For those who thought Kenny G wasn't exactly a stellar jazzman, as I suggested last week, here's a group that most surely is jazz at its most imaginative.
The Industrial Jazz Group (with 11 players, but sometime as a sextet) play at the Brewery Arts Center Performance Hall at 7:30 p.m. Feb. 25. The night before, they'll play at Moody's in Truckee.
The founder of the band, Andrew Durkin, put the band together when a singer he was backing didn't show up. He handed out some charts, and the Industrial was born.
The title? Hard to match to the music, which is very good jazz (I've listened to three CDs, one of which hasn't yet been released). It's all over the place, from reworked Bach on. As Durkin says a listener told him, "It sounds like Thelonious Monk drunk."

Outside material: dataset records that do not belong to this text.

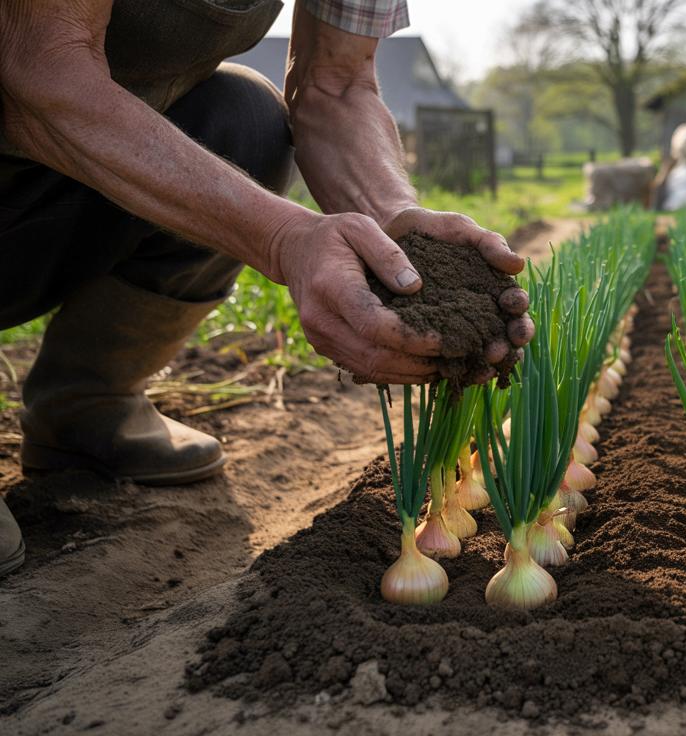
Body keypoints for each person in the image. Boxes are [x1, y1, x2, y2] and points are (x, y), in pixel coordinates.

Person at [0, 0, 534, 579]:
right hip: (33, 110)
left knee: (247, 121)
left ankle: (85, 405)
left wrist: (393, 218)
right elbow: (41, 68)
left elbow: (336, 83)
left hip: (65, 173)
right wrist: (284, 237)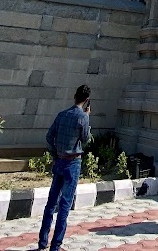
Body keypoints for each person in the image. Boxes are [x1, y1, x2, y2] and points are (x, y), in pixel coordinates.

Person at [38, 85, 91, 251]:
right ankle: (56, 245)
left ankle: (42, 242)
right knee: (65, 205)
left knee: (51, 203)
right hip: (73, 162)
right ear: (86, 100)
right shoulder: (82, 117)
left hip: (59, 160)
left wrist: (55, 154)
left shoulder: (62, 114)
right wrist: (87, 118)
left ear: (74, 96)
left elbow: (49, 136)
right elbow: (86, 139)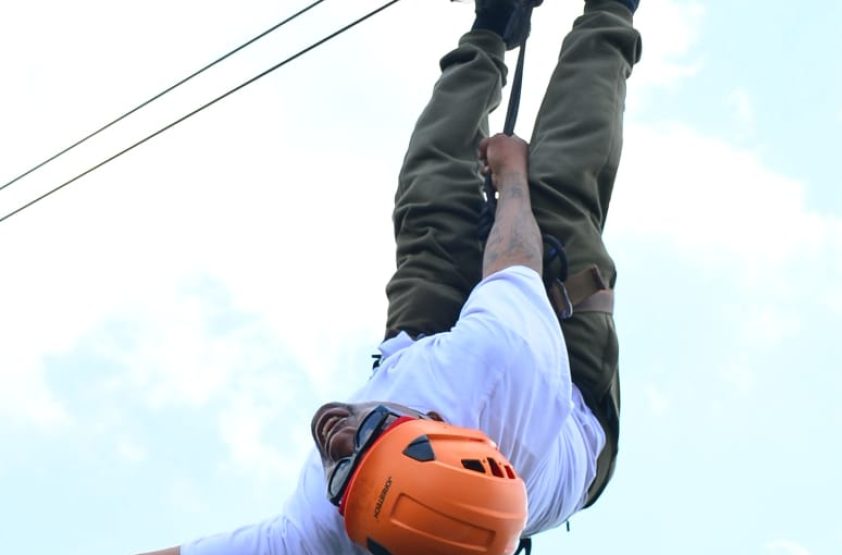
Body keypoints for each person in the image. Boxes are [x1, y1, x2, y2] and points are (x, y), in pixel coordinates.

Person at [141, 0, 641, 553]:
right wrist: (511, 173)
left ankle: (492, 30)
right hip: (566, 401)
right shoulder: (503, 364)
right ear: (427, 418)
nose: (335, 442)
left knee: (431, 206)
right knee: (558, 192)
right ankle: (609, 14)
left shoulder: (327, 528)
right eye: (365, 442)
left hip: (436, 370)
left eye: (339, 476)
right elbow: (514, 257)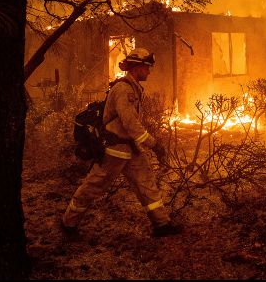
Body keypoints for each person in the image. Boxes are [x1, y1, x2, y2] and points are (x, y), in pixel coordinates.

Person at [62, 48, 183, 238]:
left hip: (130, 149)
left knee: (146, 183)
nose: (149, 72)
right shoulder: (123, 90)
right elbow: (130, 123)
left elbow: (130, 123)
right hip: (114, 150)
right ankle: (68, 223)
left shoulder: (132, 87)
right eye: (147, 67)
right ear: (137, 67)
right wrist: (154, 143)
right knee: (94, 185)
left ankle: (162, 224)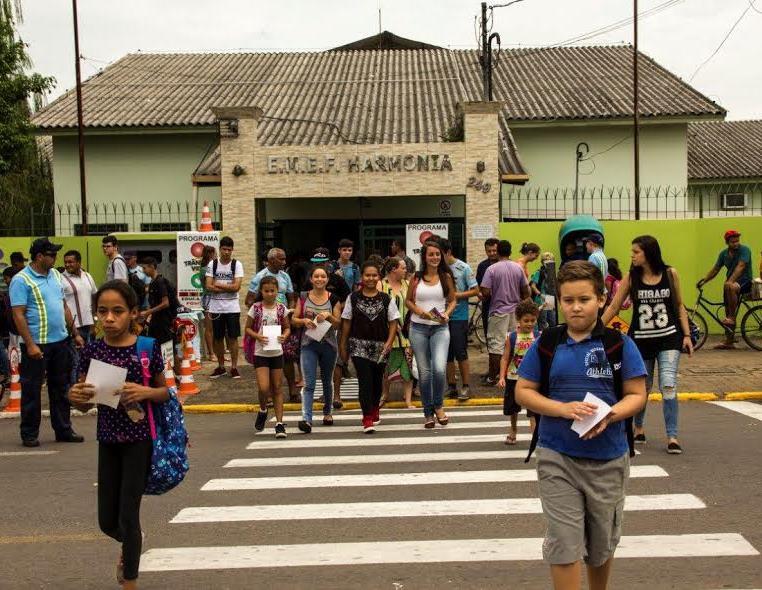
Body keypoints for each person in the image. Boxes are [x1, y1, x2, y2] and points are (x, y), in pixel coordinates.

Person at [516, 261, 647, 590]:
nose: (575, 307)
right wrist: (561, 408)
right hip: (556, 456)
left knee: (601, 546)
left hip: (608, 460)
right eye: (568, 300)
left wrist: (610, 415)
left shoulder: (619, 344)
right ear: (559, 300)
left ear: (602, 299)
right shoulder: (548, 343)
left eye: (584, 299)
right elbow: (523, 391)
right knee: (563, 543)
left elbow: (637, 395)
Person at [68, 280, 169, 590]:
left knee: (128, 514)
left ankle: (130, 580)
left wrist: (146, 391)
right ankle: (132, 543)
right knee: (107, 522)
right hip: (108, 439)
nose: (109, 318)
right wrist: (76, 398)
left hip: (140, 441)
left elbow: (166, 392)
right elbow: (84, 402)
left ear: (133, 314)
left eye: (117, 311)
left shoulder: (147, 348)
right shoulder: (92, 351)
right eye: (102, 311)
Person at [602, 235, 693, 454]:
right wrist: (594, 330)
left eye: (636, 252)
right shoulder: (631, 278)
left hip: (669, 338)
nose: (632, 256)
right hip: (640, 342)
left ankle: (672, 436)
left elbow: (679, 305)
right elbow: (614, 307)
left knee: (669, 384)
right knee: (642, 387)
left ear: (649, 253)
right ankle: (639, 428)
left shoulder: (670, 274)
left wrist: (687, 335)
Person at [10, 238, 85, 447]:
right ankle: (29, 433)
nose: (55, 258)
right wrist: (31, 344)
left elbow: (64, 306)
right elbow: (19, 315)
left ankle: (63, 429)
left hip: (60, 342)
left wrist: (75, 333)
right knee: (32, 390)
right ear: (39, 256)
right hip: (37, 345)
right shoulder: (21, 280)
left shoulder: (54, 275)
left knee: (61, 388)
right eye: (51, 254)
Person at [340, 260, 399, 433]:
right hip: (358, 345)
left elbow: (393, 322)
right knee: (364, 381)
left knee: (376, 381)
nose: (371, 278)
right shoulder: (353, 298)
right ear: (362, 277)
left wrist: (389, 342)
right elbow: (346, 322)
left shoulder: (386, 299)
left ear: (378, 277)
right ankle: (367, 417)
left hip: (381, 346)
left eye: (374, 275)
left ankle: (375, 408)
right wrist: (343, 344)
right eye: (367, 275)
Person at [406, 240, 456, 428]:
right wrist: (420, 312)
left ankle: (439, 406)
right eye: (431, 254)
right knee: (425, 374)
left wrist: (446, 314)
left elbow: (452, 301)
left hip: (440, 328)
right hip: (418, 328)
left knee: (439, 369)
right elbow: (408, 301)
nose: (434, 257)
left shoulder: (446, 276)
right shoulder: (416, 278)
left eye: (437, 254)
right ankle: (428, 412)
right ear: (424, 257)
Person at [291, 265, 342, 432]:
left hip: (328, 345)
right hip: (308, 345)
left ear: (327, 279)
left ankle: (328, 412)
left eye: (323, 276)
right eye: (316, 276)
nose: (320, 279)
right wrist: (304, 321)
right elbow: (293, 319)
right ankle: (306, 418)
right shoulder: (303, 297)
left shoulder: (334, 298)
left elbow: (338, 324)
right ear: (311, 279)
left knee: (327, 380)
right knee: (310, 383)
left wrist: (329, 316)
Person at [246, 248, 298, 400]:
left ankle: (292, 387)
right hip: (266, 322)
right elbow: (248, 300)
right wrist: (261, 309)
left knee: (287, 354)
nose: (284, 262)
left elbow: (291, 296)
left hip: (283, 318)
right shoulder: (260, 277)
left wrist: (290, 309)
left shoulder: (285, 276)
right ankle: (267, 392)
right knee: (268, 354)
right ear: (272, 260)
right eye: (281, 259)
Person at [480, 240, 530, 385]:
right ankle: (512, 374)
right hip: (515, 312)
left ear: (498, 252)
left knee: (496, 345)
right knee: (514, 343)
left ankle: (493, 376)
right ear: (510, 252)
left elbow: (485, 291)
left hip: (498, 312)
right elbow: (526, 290)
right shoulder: (518, 268)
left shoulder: (492, 269)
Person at [246, 276, 291, 439]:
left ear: (277, 291)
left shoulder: (281, 308)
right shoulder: (256, 308)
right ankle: (263, 409)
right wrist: (257, 337)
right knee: (264, 388)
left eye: (273, 291)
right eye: (266, 291)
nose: (270, 294)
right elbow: (247, 329)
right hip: (261, 352)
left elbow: (287, 327)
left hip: (276, 352)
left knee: (277, 387)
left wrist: (284, 336)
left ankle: (279, 423)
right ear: (261, 291)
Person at [697, 230, 753, 348]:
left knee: (730, 287)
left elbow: (741, 266)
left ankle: (732, 318)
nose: (736, 243)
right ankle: (729, 340)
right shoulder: (724, 254)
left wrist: (730, 281)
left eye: (737, 241)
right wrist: (705, 280)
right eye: (733, 242)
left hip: (745, 281)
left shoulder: (745, 250)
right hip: (730, 284)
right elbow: (716, 269)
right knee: (727, 309)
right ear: (727, 242)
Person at [498, 299, 540, 444]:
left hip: (532, 378)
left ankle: (535, 435)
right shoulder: (512, 337)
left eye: (533, 320)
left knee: (534, 409)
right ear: (518, 320)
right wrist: (502, 377)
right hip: (513, 377)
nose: (529, 324)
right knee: (513, 407)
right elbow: (505, 358)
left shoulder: (538, 336)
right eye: (526, 320)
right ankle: (513, 429)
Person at [442, 239, 479, 401]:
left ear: (448, 252)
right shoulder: (436, 270)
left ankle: (465, 386)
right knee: (446, 354)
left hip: (458, 317)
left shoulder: (463, 268)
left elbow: (475, 290)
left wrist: (456, 295)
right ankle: (451, 386)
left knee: (460, 352)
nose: (436, 257)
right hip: (441, 318)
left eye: (439, 254)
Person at [205, 236, 244, 379]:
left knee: (233, 338)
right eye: (224, 249)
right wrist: (228, 287)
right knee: (218, 338)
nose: (226, 252)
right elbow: (208, 286)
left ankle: (234, 367)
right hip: (216, 308)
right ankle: (221, 367)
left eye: (229, 249)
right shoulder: (212, 264)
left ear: (232, 250)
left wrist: (218, 284)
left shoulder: (237, 264)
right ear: (220, 249)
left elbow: (236, 287)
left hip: (232, 307)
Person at [379, 257, 414, 408]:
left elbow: (413, 304)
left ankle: (408, 399)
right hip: (388, 333)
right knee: (386, 366)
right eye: (403, 267)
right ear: (394, 269)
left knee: (408, 365)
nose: (406, 270)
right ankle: (385, 394)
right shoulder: (381, 285)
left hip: (407, 332)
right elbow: (379, 306)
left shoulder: (408, 284)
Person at [62, 250, 98, 386]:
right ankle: (75, 394)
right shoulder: (61, 279)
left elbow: (94, 296)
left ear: (79, 262)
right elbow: (62, 305)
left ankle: (89, 390)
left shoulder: (87, 276)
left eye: (70, 262)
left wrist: (94, 320)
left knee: (90, 360)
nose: (67, 265)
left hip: (89, 326)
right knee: (76, 361)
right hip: (73, 327)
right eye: (65, 262)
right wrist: (73, 331)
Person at [139, 257, 178, 352]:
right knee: (155, 347)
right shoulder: (152, 283)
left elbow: (165, 303)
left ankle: (172, 366)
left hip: (164, 321)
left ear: (152, 267)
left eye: (144, 268)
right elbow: (154, 303)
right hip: (156, 321)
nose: (143, 271)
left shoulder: (160, 282)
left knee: (169, 350)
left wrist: (148, 312)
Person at [476, 238, 500, 360]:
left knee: (504, 340)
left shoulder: (507, 264)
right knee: (489, 339)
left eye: (494, 250)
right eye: (489, 251)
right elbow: (478, 286)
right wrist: (479, 293)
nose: (491, 253)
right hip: (487, 307)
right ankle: (492, 370)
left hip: (503, 309)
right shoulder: (482, 266)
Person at [530, 252, 557, 331]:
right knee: (543, 320)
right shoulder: (539, 272)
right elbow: (533, 285)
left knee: (552, 319)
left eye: (550, 260)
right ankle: (543, 338)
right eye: (546, 260)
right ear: (542, 262)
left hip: (550, 298)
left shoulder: (551, 273)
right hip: (541, 299)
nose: (548, 262)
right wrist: (539, 294)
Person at [199, 245, 217, 361]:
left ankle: (216, 351)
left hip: (217, 298)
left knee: (216, 327)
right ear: (209, 254)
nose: (216, 256)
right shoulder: (205, 269)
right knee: (209, 327)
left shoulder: (214, 268)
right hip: (209, 299)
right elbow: (209, 286)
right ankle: (211, 353)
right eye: (214, 253)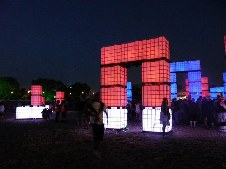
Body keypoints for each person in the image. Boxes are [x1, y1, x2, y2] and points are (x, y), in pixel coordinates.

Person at [89, 93, 108, 158]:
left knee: (96, 137)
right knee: (99, 138)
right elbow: (106, 111)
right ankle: (96, 150)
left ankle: (95, 149)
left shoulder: (91, 104)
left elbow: (88, 113)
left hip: (94, 123)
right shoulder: (102, 105)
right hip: (100, 122)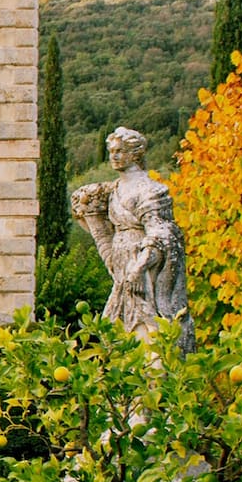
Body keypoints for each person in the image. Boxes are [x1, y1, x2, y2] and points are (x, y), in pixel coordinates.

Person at [71, 126, 194, 349]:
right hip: (120, 271)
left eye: (120, 151)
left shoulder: (150, 191)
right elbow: (101, 227)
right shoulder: (113, 190)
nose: (114, 157)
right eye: (111, 152)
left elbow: (161, 234)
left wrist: (139, 267)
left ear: (135, 154)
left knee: (147, 338)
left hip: (142, 272)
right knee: (115, 339)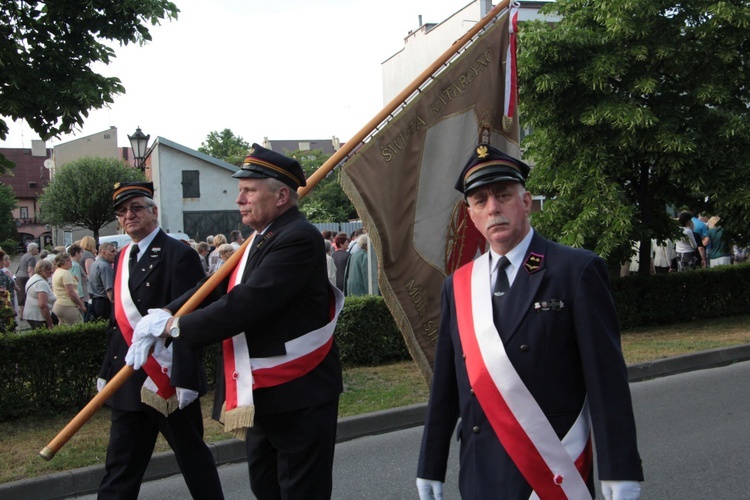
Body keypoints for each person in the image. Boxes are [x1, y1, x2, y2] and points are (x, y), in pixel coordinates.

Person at [416, 144, 643, 500]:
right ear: (471, 215)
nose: (493, 209)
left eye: (503, 196)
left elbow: (606, 380)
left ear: (526, 202)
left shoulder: (575, 271)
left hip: (551, 467)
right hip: (480, 469)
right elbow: (445, 384)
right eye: (481, 201)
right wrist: (430, 464)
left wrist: (620, 468)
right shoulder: (458, 286)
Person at [126, 144, 344, 499]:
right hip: (264, 390)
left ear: (281, 195)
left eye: (249, 190)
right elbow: (213, 286)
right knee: (266, 488)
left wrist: (175, 329)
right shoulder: (263, 237)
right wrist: (168, 311)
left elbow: (245, 303)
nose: (239, 199)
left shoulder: (297, 238)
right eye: (240, 190)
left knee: (300, 491)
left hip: (298, 393)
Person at [97, 182, 224, 499]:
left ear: (154, 211)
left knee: (192, 458)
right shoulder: (122, 256)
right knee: (120, 466)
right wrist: (105, 370)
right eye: (122, 211)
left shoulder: (178, 254)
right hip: (129, 376)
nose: (129, 215)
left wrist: (184, 377)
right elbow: (119, 323)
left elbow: (190, 317)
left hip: (167, 380)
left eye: (137, 208)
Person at [51, 252, 87, 325]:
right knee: (78, 326)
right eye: (69, 261)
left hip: (58, 305)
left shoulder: (57, 272)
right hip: (67, 305)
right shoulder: (65, 273)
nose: (71, 262)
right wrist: (81, 305)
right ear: (64, 262)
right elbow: (71, 292)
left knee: (64, 328)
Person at [22, 260, 56, 329]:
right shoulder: (41, 283)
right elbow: (43, 305)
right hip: (38, 317)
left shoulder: (34, 278)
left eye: (51, 269)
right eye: (48, 269)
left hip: (33, 315)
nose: (51, 271)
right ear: (40, 271)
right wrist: (50, 323)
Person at [89, 242, 116, 321]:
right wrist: (115, 305)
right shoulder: (105, 267)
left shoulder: (94, 264)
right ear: (103, 252)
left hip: (95, 301)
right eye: (112, 251)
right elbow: (109, 290)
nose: (114, 254)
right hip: (104, 302)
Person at [16, 241, 39, 317]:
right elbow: (30, 270)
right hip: (26, 278)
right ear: (32, 249)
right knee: (28, 295)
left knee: (21, 295)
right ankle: (27, 314)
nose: (38, 250)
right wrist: (32, 281)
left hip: (19, 277)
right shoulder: (31, 258)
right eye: (36, 248)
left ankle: (21, 314)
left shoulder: (24, 256)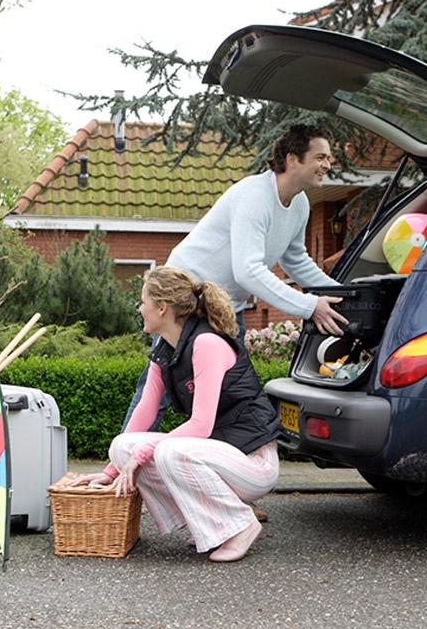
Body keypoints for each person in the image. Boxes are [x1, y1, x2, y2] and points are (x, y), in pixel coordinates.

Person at [124, 124, 350, 429]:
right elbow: (248, 271)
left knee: (227, 392)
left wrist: (344, 295)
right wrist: (310, 306)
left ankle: (215, 465)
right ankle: (122, 466)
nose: (327, 164)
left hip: (227, 305)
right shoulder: (255, 196)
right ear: (293, 159)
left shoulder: (299, 205)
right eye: (320, 157)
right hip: (183, 299)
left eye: (329, 158)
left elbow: (296, 260)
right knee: (159, 390)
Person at [72, 266, 281, 562]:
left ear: (162, 308)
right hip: (222, 453)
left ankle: (242, 524)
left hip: (254, 462)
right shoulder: (165, 345)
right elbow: (146, 408)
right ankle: (210, 524)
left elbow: (201, 424)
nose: (140, 308)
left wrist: (143, 454)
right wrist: (112, 469)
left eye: (143, 301)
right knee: (121, 446)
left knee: (168, 451)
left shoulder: (207, 343)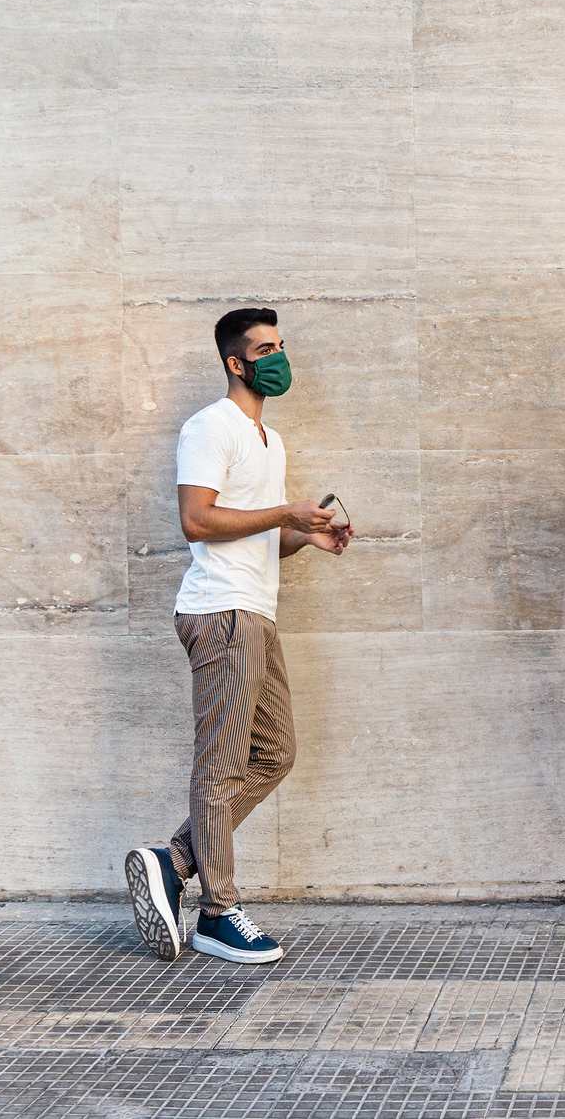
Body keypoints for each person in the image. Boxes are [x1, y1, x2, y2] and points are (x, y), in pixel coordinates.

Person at [125, 308, 349, 965]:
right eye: (263, 348)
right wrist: (285, 509)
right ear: (235, 362)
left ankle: (176, 860)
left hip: (255, 611)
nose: (277, 357)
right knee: (221, 765)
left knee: (274, 753)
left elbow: (255, 533)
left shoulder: (269, 441)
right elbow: (197, 520)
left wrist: (306, 535)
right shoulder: (209, 426)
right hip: (221, 614)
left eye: (280, 345)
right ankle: (218, 912)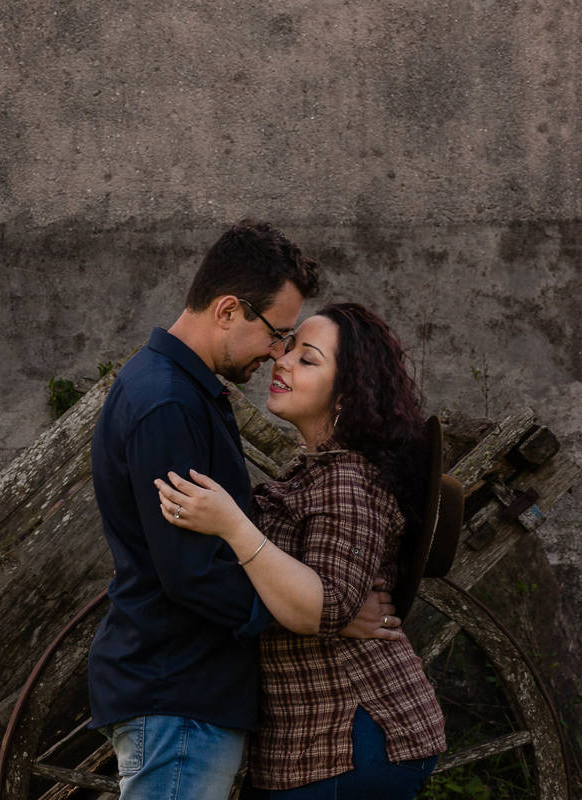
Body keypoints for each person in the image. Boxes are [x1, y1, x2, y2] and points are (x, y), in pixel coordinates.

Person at [87, 221, 399, 800]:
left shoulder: (184, 392)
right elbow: (192, 571)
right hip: (178, 692)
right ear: (229, 310)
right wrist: (319, 613)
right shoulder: (168, 404)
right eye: (278, 334)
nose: (278, 353)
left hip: (185, 690)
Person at [155, 303, 446, 798]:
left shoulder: (347, 482)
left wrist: (231, 523)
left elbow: (326, 605)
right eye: (285, 350)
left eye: (307, 360)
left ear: (347, 395)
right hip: (311, 741)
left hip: (352, 739)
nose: (281, 362)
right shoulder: (313, 473)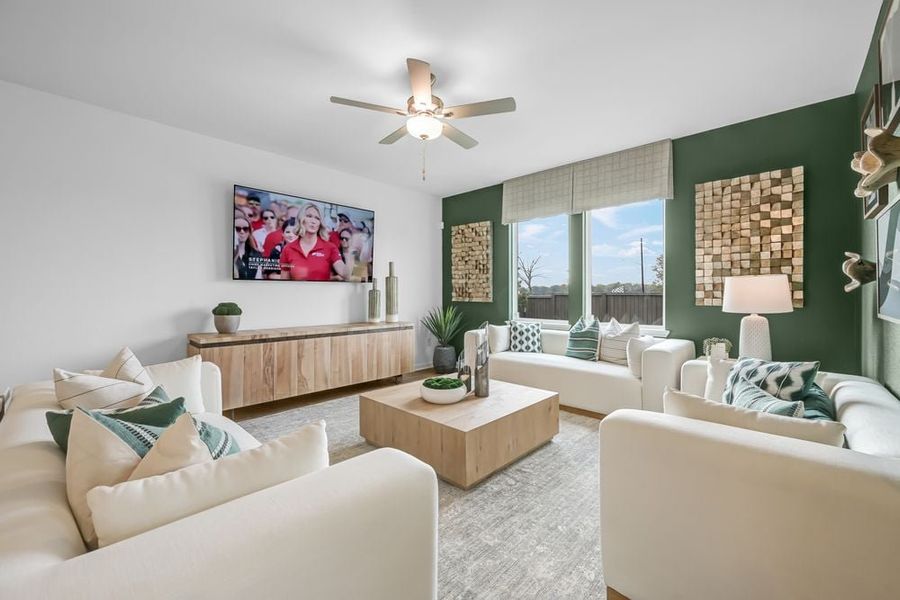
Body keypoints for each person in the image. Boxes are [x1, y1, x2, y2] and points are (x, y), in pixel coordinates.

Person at [280, 203, 350, 281]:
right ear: (301, 219)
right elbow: (284, 282)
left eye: (317, 218)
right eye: (309, 216)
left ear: (320, 223)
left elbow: (345, 274)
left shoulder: (330, 248)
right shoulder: (288, 249)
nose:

Drunk or not, the Industrial continues the imaginative programming at the Brewery. On the heels of the Gospel Hummingbirds, the Industrial is clearly blazing new trails in jazz.
That's fun.
Tickets are $15 general and $12 BAC members, seniors, and students. Call 883-1976 for tickets and information.
College Culture
Western Nevada Community College's free cultural series, "Faces, Voices & Stories," is Friday, and not to be missed by baseball fans. And it's free."Oh, How They Lived" is about the Negro Baseball Leagues of the early 1900s, and will be narrated by Byron Motley.
Motley will combine his performer-storyteller experience, delivering a lecture and performance that is historical and entertaining.
The show is enhanced by a personal connection Byron has to the Negro Leagues; his father umpired in the leagues.
The special performance is at 7 p.m. in WNCC's Marlette Hall in the Cedar Building, 2201 West College Parkway. Call 445-3324.
Happy Valentine's Day
A "Jazz Sampler for Sweethearts" is Tuesday with dancing at Comma Coffee 8 to 10 p.m. Cost is $5 at the door; $4 for members of the Mile High Jazz Band Association and free for those age 18 and under.
The 17-member Mile High Jazz Band (Sheryl Adams sings) will play jazzy versions of love songs for Valentine's Day and other swinging, big-band selections, plus more modern stuff, like Miles' sheets. Call 883-2662.
From the vaults
"The Human Stain" slipped by me back in 2003, but it's now out on DVD and worth viewing.
It stars Anthony Hopkins, Nicole Kidman, Ed Harris and Gary Sinise, and adapted from a novel by Philip Roth. It is at times gripping, at other times sort of a loose cannon.
The story is that Hopkins has been forced to resign from his college after a poorly thought-out remark. He tells his story of a love affair with a woman half his age to Sinise, a writer. The woman, Kidman with flaming red hair, is married but separated from Harris - who is neurotic, to put it mildly.
Hopkins is fine as always, Kidman handles a difficult role well, Harris is loud, and Sinise cosmopolitan. The story weaves back and forth from the dark past to the current crisis.
This is not a movie for kiddies; the language is rough at times and sex a steady thread. But it's a cast that knows what it's doing and does it well. It's rated R for language and sexual matter.
Then there's last year's Oscar winner, the oddly mistitled "Million Dollar Baby," which may have been shooting for irony, but wound up sounding like a movie musical. This is a fine movie, with Clint Eastwood as director and star and Hillary Swank as the fighter he reluctantly trains.
Morgan Freeman is there as the narrator and common-sense guy. Eastwood has aged into a great stone face as an actor and as a director with a fine sense of the slow fade and cut.
The Oscars this film won were deserved. It's rated PG-13.